Конечно, эти дети не представляли себе толком ни последствий, ни подлинного смысла того, что они делали. «Политическая сторона нашего дела представлялась нам в каком-то романтическом тумане. Мы каждый день после обеда собирались пить чай и в это время вели беседы о будущей революции, которая представлялась в виде организованных восстаний, битв с тиранами, оканчивающихся победой и общим благополучием, но никто из нас не представлял себе, да и не задумывался над тем, на чем будет основано и в чем будет состоять это всеобщее благо… В наших беседах ни разу не было произнесено слово - социализм (слава Богу - Р.Д.), очевидно наш вождь и наставник Луцкий сам еще его никогда не слыхал».
Руководители отдельных кружков по субботам собирались между собой. На одном из таких собраний был поставлен вопрос: «Идти к революции мирным или бурным путем?»
«Наши делегаты, - вспоминает Серебряков, - конечно, были за «бурный», за что и получили наше полное одобрение. Какая же революция без сражений? Это было нам совершенно непонятно».
В другой раз речь шла уже о более серьезном деле - об устройстве конспиративных мастерских среди рабочих для целей пропаганды (очевидно, на манер мастерских Веры Павловны из романа «Что делать?»). Но эта идея по понятным причинам не получила одобрения у рядовых членов организации («Представь себе, какая скука…»)
Однажды было даже устроено общее собрание всех членов, которое все восприняли сначала как необычайно торжественное событие, но вскоре разочаровались: «Мы даже плохо понимали, в чем дело, по-видимому, там были члены не только нашего, но и других обществ, и обсуждался вопрос об их соединении. Мы сидели молча и от нечего делать пили чай и усердно ели сухари».
…Детские эти игры закончились вполне закономерно. Детки не имели никакого понятия о конспирации и вскоре по училищу поползли слухи о том, что заговорщики «собираются вырезать царскую фамилию». Особенно усердствовали «конкуренты» - так называемая «бутылочная компания» (или представители тогдашней разновидности «поколения пепси»): любители выпивки и веселой жизни. Из этой компании в кружок и проник провокатор Хлопов, имевший близкого родственника в III отделении.

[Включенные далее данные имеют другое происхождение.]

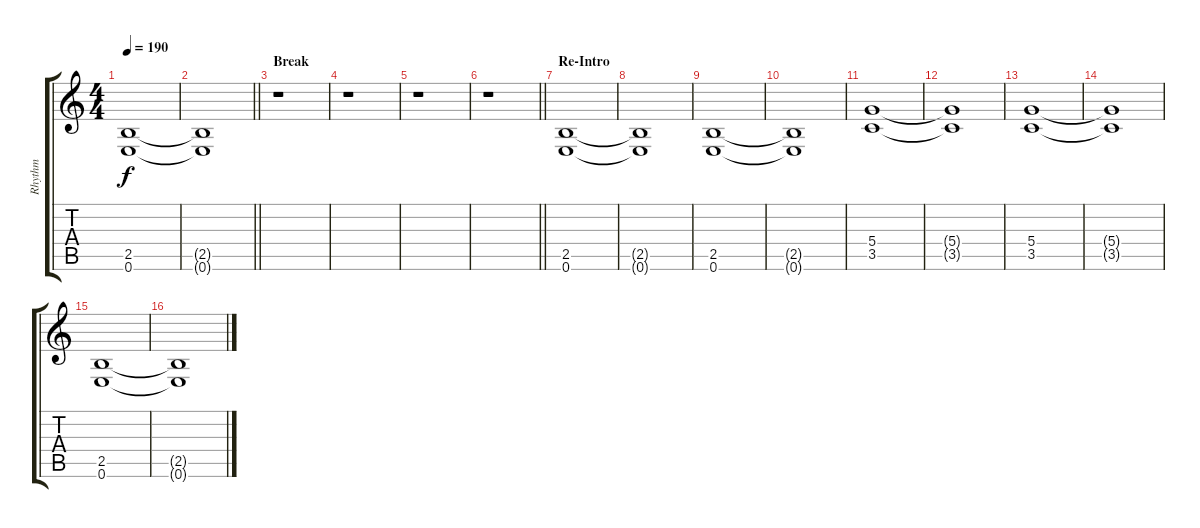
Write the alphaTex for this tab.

\track ("Rhythm" "Rhythm") {instrument distortionguitar}
\staff {score tabs}
\tuning (E4 B3 G3 D3 A2 E2) {hide}
\ts (4 4)
\tempo 190
\clef g2
\ks c
(2.5 0.6).1{dy f} |
\barLineRight lightlight
(2.5{t} 0.6{t}).1 |
\section ("" "Break")
r.1 |
r.1 |
r.1 |
\barLineRight lightlight
r.1 |
\section ("" "Re-Intro")
(2.5 0.6).1 |
(2.5{t} 0.6{t}).1 |
(2.5 0.6).1 |
(2.5{t} 0.6{t}).1 |
(5.4 3.5).1 |
(5.4{t} 3.5{t}).1 |
(5.4 3.5).1 |
(5.4{t} 3.5{t}).1 |
(2.5 0.6).1 |
(2.5{t} 0.6{t}).1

В начале февраля 1872 года почти все «революционеры» были арестованы. Поначалу никто не испугался - «все представлялось нам в розовом свете, даже ссылка или, как мы думали, каторга».
Начальство перепугалось гораздо больше деток. Грозились военным судом, ссылкой, каторжными работами и пытками в III отделении. Но вскоре все изменилось: арестованных потребовал к себе морской министр, вице-адмирал Краббе.

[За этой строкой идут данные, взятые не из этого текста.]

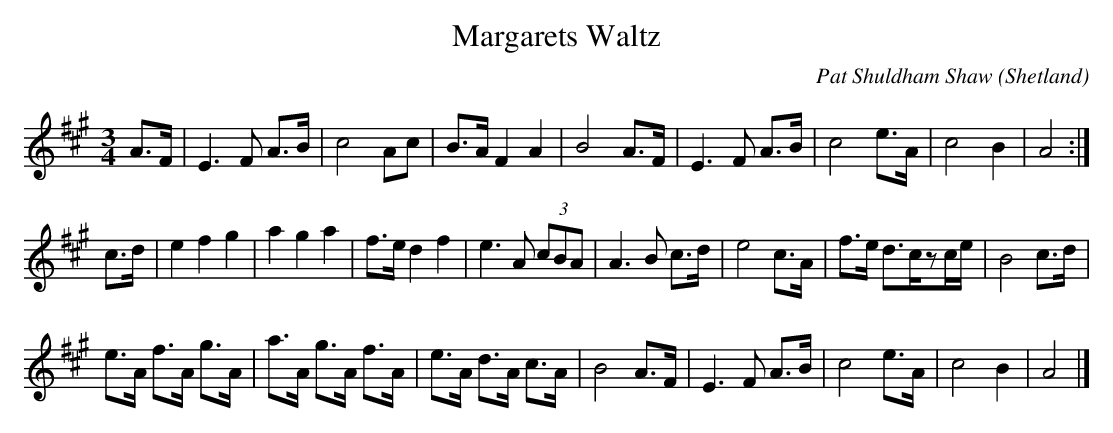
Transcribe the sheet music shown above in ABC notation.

X:1
T:Margarets Waltz
C:Pat Shuldham Shaw
M:3/4
O:Shetland
K:A major
A>F|E3F A>B|c4 Ac|B>A F2A2|B4 A>F|\
E3F A>B|c4 e>A|c4 B2|A4:|
c>d|\
e2f2g2|a2g2a2|f>ed2f2|e3A (3cBA|\
A3B c>d|e4 c>A|f>e d>czc/e/|B4 c>d|
e>A f>A g>A|a>A g>A f>A|e>A d>A c>A|B4 A>F|\
E3F A>B|c4 e>A|c4 B2|A4|]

Краббе, умный человек, быстро сообразил, что за обнаружение «крамолы» в его ведомстве его самого по головке не погладят и решил не выносить сор из избы. Арестованных возили к министру поодиночке. «Каждого из нас Краббе встречал ласково, гладил по голове, приговаривая: ты не бойся, голубчик, я в обиду не дам, я получил от государя полномочия сам провести следствие». После чего сажал за стол, подавался чай с печеньем и, когда затем появлялся грозный Шувалов (тогдашний начальник III-го отделения - РД), арестованный был уже вполне успокоен. Но и во время самого допроса Краббе зорко следил, чтобы не сбивали допрашиваемого, и если Шувалов задавал вопрос, который мог повести к неудачному ответу, Краббе вмешивался: - Позвольте, ваше превосходительство, я имею полномочия от государя и не допущу, чтобы губили моих мальчиков».
К этому времени революционный пыл арестованных несколько поутих, одиночное заключение почему-то отбило у них охоту идти на каторгу, и они, получив возможность письменных сношений, стали искать выход. Наш-то герой первым и предложил объяснить образование общества влиянием широко в то время распространенных сочинений Максимова о северных промыслах. Все неудавшиеся заговорщики немедленно объявили себя «китоловами» и говорили, что не имели никакого другого желания, кроме как содействовать развитию северного края.
Несмотря на нелепость этого объяснения, ему поверили (или точнее, сделали вид, что поверили), поскольку оно отлично совпадало с желанием Краббе замять дело. Через неделю их выпустили, а через две недели перед выстроившимися в шеренгу «революционерами» «китоловами» выступил Краббе в полной форме со всеми орденами и объявил, что государь велел «простить и забыть», но что он, Краббе, от себя наказывает их на шесть недель без отпуска!
Вскоре был прочитан приказ морского министра, в котором объяснялось, что «агенты заграничного революционного сообщества, не останавливаясь ни перед какими средствами, стараются найти себе сторонников в России. Они проникли и в военные училища… и им удалось, наконец, под предлогом развития богатств России привлечь несколько горячих голов, которые в настоящее время прощены, но впредь прощаться не будут, и что этот приказ должен читаться всем вновь поступающим воспитанникам для предупреждения».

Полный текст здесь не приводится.